His will was no less severe, requiring that his entire estate be bequeathed to “an American city that will agree to build or assign and maintain permanent quarters exclusively” to house the works of art, which may never be “sold, given, or exchanged”.
As a result, his work has been inaccessible to curators and art historians, there has not been a definitive retrospective, and his posthumous reputation has lagged far behind that of his contemporaries, making it all the more difficult for the artist’s widow to find a city willing to fulfil her late husband’s will.

The artist’s nephew Curt Freed, a Denver resident, was instrumental in securing the deal for the Colorado capital, which otherwise has no connection to the artist.

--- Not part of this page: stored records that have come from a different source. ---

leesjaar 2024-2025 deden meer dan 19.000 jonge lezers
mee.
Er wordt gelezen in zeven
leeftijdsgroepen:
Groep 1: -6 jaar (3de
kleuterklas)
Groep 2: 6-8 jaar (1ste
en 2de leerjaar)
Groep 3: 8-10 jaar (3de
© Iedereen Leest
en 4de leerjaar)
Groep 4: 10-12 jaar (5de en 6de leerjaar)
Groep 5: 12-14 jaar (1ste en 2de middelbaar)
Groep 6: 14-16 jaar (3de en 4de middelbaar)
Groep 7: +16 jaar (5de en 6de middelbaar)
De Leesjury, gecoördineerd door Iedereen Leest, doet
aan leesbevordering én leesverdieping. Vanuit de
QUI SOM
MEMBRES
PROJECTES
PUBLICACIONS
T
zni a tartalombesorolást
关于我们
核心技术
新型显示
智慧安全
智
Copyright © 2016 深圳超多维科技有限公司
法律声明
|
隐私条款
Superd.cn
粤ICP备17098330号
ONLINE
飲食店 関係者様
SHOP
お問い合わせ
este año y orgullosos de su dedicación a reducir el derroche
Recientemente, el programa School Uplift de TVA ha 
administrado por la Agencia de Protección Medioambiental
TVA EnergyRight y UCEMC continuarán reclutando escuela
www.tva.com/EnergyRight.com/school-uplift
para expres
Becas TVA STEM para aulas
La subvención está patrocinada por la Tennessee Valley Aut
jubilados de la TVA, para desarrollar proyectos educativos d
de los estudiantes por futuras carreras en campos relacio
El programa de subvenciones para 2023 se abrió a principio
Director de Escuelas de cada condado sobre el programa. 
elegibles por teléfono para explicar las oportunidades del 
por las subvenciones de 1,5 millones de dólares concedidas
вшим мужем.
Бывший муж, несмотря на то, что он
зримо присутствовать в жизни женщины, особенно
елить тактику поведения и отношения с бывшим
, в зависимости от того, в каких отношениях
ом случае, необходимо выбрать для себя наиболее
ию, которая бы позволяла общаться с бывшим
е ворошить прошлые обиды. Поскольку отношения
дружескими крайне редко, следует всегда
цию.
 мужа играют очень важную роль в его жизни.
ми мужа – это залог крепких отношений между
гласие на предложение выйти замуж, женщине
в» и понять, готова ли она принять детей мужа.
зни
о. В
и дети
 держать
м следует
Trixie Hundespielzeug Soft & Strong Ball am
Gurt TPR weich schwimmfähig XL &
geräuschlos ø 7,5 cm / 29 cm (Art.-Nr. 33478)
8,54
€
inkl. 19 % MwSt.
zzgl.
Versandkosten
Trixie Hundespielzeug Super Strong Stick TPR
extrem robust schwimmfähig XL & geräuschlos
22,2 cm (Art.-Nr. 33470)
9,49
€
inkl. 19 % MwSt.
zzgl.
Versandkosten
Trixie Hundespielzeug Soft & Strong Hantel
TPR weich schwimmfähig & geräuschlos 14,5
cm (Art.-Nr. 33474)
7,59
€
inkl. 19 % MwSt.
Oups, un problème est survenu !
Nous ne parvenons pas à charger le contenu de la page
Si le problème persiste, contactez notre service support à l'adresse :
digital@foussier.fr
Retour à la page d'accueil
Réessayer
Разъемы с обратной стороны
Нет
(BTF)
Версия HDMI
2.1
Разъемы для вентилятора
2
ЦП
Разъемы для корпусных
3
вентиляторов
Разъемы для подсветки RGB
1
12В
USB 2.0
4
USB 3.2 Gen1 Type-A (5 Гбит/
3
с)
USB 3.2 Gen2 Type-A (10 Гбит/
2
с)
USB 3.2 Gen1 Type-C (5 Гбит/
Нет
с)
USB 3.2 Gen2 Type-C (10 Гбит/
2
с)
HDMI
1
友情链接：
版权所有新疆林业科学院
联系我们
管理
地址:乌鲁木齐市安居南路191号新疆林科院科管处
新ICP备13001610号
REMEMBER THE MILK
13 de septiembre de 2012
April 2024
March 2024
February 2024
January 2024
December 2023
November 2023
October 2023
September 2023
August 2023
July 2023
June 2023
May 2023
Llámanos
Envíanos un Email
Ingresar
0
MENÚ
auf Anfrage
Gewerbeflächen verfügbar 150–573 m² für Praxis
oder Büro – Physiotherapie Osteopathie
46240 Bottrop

Mr Freed and Mayor Hickenlooper visited Ms Still outside Baltimore in January to persuade her that Denver would be a suitable home for a Clyfford Still Museum.

In announcing the deal, which must be approved by the City Council, the mayor’s office described it as a bargain for Denver, citing Sotheby’s recent sale of a single painting by Still for $3,144,000. “Let’s assume that over the next five years we raised a $10 million endowment and the $7 to $10 million to build the museum. That gets us, for the sake of argument, $1 billion of art”, the mayor told the Denver Post.

None of that art can be sold, and some question whether Still’s name will attract a wide audience. Few would question the viability of a Pollock, de Kooning, or Rothko museum, but those artists are much better known.

If marketing abstraction to the masses weren’t challenge enough, the artist’s will forbids the display of work by other artists in the museum, so the institution cannot create a varied schedule of temporary exhibitions to lure return visitors.